Instructions to follow
Rewrite the rows below with every "common name" replaced by "vernacular name", leaving all else unchanged.

━━━ Data to process

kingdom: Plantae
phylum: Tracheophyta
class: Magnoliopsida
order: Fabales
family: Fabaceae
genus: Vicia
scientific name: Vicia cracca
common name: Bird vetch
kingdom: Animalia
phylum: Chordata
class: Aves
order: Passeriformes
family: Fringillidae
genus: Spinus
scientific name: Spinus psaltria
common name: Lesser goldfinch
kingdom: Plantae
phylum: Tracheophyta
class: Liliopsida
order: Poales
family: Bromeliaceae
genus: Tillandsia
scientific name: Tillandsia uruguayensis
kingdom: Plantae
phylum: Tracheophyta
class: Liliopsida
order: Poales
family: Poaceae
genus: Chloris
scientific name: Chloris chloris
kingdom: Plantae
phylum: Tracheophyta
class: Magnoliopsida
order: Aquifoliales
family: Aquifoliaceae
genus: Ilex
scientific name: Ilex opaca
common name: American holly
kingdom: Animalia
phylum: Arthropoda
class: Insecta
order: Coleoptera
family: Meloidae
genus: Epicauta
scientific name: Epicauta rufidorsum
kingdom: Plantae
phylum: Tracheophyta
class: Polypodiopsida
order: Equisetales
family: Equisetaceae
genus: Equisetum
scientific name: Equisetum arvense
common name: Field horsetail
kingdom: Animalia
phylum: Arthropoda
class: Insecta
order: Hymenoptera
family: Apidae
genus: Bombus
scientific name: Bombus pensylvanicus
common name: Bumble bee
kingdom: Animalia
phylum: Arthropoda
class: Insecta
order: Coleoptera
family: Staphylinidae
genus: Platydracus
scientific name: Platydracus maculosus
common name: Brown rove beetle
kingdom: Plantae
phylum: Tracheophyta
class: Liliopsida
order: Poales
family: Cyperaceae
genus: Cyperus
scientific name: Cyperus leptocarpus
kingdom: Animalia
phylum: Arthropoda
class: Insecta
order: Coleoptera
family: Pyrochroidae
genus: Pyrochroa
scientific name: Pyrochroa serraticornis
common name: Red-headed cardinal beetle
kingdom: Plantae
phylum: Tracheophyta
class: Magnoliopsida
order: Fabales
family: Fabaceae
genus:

━━━━━━

Written response
kingdom: Plantae
phylum: Tracheophyta
class: Magnoliopsida
order: Fabales
family: Fabaceae
genus: Vicia
scientific name: Vicia cracca
vernacular name: Bird vetch
kingdom: Animalia
phylum: Chordata
class: Aves
order: Passeriformes
family: Fringillidae
genus: Spinus
scientific name: Spinus psaltria
vernacular name: Lesser goldfinch
kingdom: Plantae
phylum: Tracheophyta
class: Liliopsida
order: Poales
family: Bromeliaceae
genus: Tillandsia
scientific name: Tillandsia uruguayensis
kingdom: Plantae
phylum: Tracheophyta
class: Liliopsida
order: Poales
family: Poaceae
genus: Chloris
scientific name: Chloris chloris
kingdom: Plantae
phylum: Tracheophyta
class: Magnoliopsida
order: Aquifoliales
family: Aquifoliaceae
genus: Ilex
scientific name: Ilex opaca
vernacular name: American holly
kingdom: Animalia
phylum: Arthropoda
class: Insecta
order: Coleoptera
family: Meloidae
genus: Epicauta
scientific name: Epicauta rufidorsum
kingdom: Plantae
phylum: Tracheophyta
class: Polypodiopsida
order: Equisetales
family: Equisetaceae
genus: Equisetum
scientific name: Equisetum arvense
vernacular name: Field horsetail
kingdom: Animalia
phylum: Arthropoda
class: Insecta
order: Hymenoptera
family: Apidae
genus: Bombus
scientific name: Bombus pensylvanicus
vernacular name: Bumble bee
kingdom: Animalia
phylum: Arthropoda
class: Insecta
order: Coleoptera
family: Staphylinidae
genus: Platydracus
scientific name: Platydracus maculosus
vernacular name: Brown rove beetle
kingdom: Plantae
phylum: Tracheophyta
class: Liliopsida
order: Poales
family: Cyperaceae
genus: Cyperus
scientific name: Cyperus leptocarpus
kingdom: Animalia
phylum: Arthropoda
class: Insecta
order: Coleoptera
family: Pyrochroidae
genus: Pyrochroa
scientific name: Pyrochroa serraticornis
vernacular name: Red-headed cardinal beetle
kingdom: Plantae
phylum: Tracheophyta
class: Magnoliopsida
order: Fabales
family: Fabaceae
genus:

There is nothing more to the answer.